- #1
ExNihilo
- 33
- 0
Homework Statement
I would like to determine the upper outliers in a dataset where the distribution is NOT normal. The dataset represents a the number of page viewed for each IP Address. Basically, when a web page is viewed by human users, the IP address has very few hits (1 to 3). While IP addresses of Web crawlers make a lot of page hit.
- IP 1 = 700 views
- IP 2 = 650 views
...
- IP n1 = 50 views
- IP n2 = 45 views
...
IP n3 = 3 views
IP n4 = 2 views
IP n5 = 1 view
The sample represents a few thousand unique IP, each with its page view value. It is very possible that different IP Address made the same number of page viewed. I would like to use a statistical method to determine a threshold value which separates the crawlers from normal users.

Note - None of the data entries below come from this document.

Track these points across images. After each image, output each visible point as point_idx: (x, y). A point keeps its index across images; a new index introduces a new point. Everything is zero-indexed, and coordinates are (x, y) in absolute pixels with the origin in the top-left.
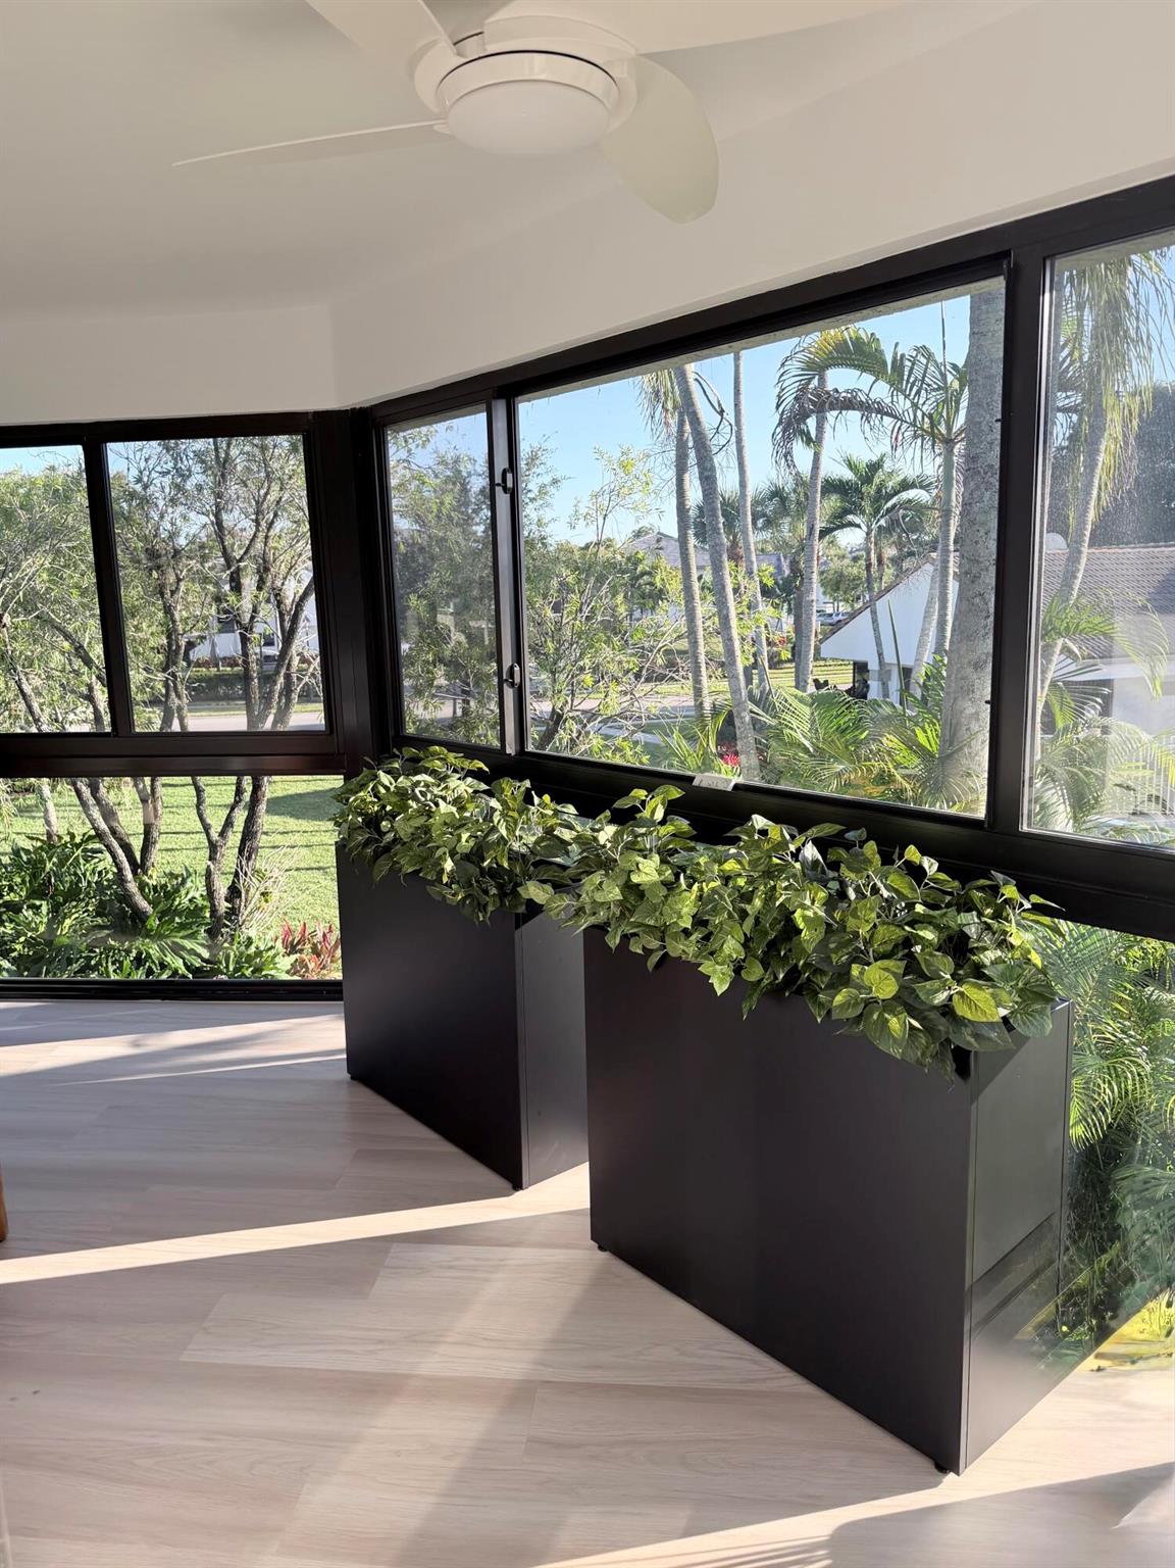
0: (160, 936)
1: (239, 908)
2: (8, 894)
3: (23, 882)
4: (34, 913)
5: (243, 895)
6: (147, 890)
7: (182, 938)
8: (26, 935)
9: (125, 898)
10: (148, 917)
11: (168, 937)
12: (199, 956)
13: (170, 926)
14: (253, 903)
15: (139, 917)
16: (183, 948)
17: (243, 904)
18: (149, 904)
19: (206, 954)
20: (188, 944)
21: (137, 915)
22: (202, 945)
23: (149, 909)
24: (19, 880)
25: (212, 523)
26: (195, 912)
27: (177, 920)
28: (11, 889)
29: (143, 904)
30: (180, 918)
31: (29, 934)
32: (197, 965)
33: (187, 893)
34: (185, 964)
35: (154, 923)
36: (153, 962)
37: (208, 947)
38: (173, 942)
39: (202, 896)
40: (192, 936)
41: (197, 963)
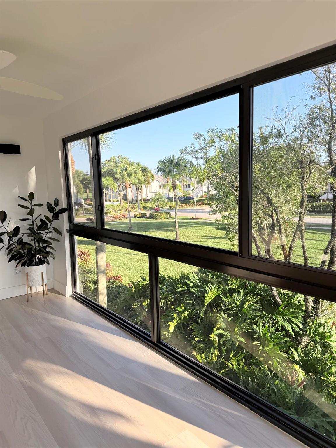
0: (284, 315)
1: (319, 307)
2: (231, 286)
3: (236, 283)
4: (238, 296)
5: (321, 303)
6: (281, 295)
7: (292, 317)
8: (232, 305)
9: (272, 296)
10: (280, 305)
11: (286, 315)
12: (298, 327)
13: (288, 312)
14: (324, 307)
15: (276, 304)
16: (292, 322)
17: (320, 307)
18: (281, 300)
19: (301, 326)
20: (294, 320)
21: (276, 303)
22: (300, 322)
23: (281, 303)
24: (235, 282)
25: (327, 148)
26: (299, 307)
27: (291, 310)
28: (232, 284)
29: (279, 300)
30: (292, 309)
31: (233, 305)
32: (297, 330)
33: (297, 298)
34: (292, 328)
35: (281, 308)
36: (279, 325)
37: (303, 324)
38: (288, 318)
39: (303, 300)
40: (296, 317)
41: (297, 329)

Thank you very much in advance for any advice.
Homework Equations
(none)
The Attempt at a Solution
The data distribution is not normal. I am not sure if the method using Standard Deviation would apply. Searching on the net, a possible solution
could be the "Interquartil Range" (IQR) method: http://krishnadagli.blogspot.com/2008/05/learning-statistics-using-rdetecting.html
I am not sure if this could apply well to my scenario. Can you please confirm or complete?